Echocardiography (echo or echocardiogram) is an ultrasound test that uses high-pitched sound waves to produce an image of the heart. The sound waves are sent through a device called a transducer and are reflected off the various structures of the heart. These echoes are converted into pictures of the heart that can be seen on a video monitor.

An echocardiogram generally is used to evaluate heart wall thickness and motion, as well as the structure and function of the heart valves. Echocardiography can help identify areas of poor blood flow in the heart, areas of heart muscle that are not contracting normally, previous injury to the heart muscle caused by impaired blood flow, or evidence of heart failure, especially in people with chest pain or a possible heart attack. In addition, echocardiography can detect a blood clot in the heart, evaluate the heart valves for abnormalities, and identify fluid around the heart.
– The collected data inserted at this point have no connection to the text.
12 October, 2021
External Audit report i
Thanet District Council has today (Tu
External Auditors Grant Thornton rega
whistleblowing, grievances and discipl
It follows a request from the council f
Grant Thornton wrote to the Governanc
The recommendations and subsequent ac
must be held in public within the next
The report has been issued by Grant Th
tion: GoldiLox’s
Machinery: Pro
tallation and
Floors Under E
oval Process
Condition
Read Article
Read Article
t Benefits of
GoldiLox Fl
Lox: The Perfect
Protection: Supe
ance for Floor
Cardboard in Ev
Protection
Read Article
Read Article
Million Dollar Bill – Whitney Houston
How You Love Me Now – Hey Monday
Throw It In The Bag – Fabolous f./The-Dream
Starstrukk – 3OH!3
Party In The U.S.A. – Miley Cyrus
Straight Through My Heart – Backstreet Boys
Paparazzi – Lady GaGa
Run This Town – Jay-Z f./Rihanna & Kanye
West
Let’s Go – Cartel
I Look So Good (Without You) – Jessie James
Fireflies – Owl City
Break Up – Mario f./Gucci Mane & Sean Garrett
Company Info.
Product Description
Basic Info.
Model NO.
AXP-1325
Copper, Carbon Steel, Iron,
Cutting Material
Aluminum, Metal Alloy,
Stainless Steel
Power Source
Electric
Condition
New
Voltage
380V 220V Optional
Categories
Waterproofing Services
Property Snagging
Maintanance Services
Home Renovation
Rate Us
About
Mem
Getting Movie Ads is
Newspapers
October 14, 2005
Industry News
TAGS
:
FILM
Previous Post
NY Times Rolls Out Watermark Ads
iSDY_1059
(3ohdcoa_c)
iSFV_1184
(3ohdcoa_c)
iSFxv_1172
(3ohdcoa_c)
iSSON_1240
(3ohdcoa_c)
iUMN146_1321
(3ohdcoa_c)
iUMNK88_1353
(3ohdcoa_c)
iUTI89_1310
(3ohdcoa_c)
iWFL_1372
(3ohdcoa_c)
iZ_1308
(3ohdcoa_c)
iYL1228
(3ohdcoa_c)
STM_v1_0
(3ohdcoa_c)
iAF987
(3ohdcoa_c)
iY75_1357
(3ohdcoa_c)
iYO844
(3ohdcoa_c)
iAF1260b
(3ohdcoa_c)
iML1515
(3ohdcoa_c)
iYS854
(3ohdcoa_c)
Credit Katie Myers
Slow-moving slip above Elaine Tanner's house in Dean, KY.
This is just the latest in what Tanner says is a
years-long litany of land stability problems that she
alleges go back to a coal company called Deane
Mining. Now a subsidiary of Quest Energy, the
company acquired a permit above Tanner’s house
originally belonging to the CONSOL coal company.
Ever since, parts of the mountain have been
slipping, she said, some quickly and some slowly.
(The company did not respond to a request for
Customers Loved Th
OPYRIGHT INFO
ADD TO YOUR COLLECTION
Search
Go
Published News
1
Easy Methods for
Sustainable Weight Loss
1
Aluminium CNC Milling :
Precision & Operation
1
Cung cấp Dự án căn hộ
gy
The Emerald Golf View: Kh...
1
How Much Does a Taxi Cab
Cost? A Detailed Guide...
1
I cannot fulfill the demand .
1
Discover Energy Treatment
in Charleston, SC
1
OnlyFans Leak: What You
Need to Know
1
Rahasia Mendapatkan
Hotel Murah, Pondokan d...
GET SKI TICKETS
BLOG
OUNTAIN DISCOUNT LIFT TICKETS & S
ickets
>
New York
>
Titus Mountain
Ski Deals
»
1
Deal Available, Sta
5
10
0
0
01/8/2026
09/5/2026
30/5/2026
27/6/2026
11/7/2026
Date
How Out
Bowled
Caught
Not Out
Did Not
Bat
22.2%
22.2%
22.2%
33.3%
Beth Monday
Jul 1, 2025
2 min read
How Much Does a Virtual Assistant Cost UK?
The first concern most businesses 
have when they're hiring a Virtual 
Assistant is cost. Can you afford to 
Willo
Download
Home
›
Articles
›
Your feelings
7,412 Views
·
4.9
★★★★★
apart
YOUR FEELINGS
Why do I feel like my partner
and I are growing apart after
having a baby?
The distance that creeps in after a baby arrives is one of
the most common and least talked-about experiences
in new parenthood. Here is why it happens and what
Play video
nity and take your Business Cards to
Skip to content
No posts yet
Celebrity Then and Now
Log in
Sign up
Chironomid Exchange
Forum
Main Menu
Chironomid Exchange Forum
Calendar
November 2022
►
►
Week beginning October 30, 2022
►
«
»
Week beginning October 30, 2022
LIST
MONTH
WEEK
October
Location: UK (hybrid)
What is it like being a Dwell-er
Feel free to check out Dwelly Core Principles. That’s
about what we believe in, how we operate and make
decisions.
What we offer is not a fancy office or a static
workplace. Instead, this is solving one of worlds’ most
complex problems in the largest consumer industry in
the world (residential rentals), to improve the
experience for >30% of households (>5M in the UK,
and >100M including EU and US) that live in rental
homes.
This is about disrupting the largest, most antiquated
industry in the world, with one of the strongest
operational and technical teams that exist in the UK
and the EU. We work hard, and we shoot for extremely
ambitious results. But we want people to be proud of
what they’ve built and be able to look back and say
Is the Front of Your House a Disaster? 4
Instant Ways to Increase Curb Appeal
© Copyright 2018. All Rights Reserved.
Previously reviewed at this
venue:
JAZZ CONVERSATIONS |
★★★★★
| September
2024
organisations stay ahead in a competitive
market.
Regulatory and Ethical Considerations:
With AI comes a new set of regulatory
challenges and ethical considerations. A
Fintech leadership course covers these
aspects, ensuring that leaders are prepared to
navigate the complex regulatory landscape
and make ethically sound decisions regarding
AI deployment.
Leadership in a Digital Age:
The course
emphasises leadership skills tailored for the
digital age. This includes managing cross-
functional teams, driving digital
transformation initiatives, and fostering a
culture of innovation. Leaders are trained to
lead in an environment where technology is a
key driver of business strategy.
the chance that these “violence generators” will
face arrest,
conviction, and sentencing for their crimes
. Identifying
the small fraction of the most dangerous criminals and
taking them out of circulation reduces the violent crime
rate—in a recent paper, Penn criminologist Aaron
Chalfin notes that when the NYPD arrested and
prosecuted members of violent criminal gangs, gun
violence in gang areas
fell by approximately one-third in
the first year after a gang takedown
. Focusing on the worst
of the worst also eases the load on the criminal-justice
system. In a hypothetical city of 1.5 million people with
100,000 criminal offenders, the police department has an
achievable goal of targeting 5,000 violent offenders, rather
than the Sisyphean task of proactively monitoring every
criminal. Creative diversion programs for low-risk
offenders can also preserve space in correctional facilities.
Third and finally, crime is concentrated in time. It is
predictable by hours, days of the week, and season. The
The different types of echocardiograms are:

Transthoracic echocardiogram (TTE). This is the standard, most commonly used method of echocardiography. Views of the heart are obtained by moving the transducer to different locations on the chest or abdominal wall. It takes about 30-60 minutes, lying flat in a dark room, and is not uncomfortable. It is performed in the office, or sometimes in the hospital.

Stress echocardiogram. This test involves transthoracic echocardiography both before and after your heart is stressed, usually by treadmill or bicycle in the office, or occasionally with an IV drug in the hospital.  A treadmill echocardiogram is usually done to determine whether you may have a significantly reduced flow of blood to your heart (
coronary artery disease), and a bicycle is especially helpful for valve disease or breathing problems.

Transesophageal echocardiogram (TEE). For TEE, the transducer is passed down the 
esophagus instead of being moved over the outside of the chest wall. TEE shows clearer pictures of your heart, because the transducer is located closer to the heart and because the lungs and bones of the chest wall do not interfere with the sound waves produced by the transducer. This test requires a sedative and an anesthetic applied to the throat to ease discomfort.  It takes about 15-30 minutes, and is done in the hospital where sedation can be done safely.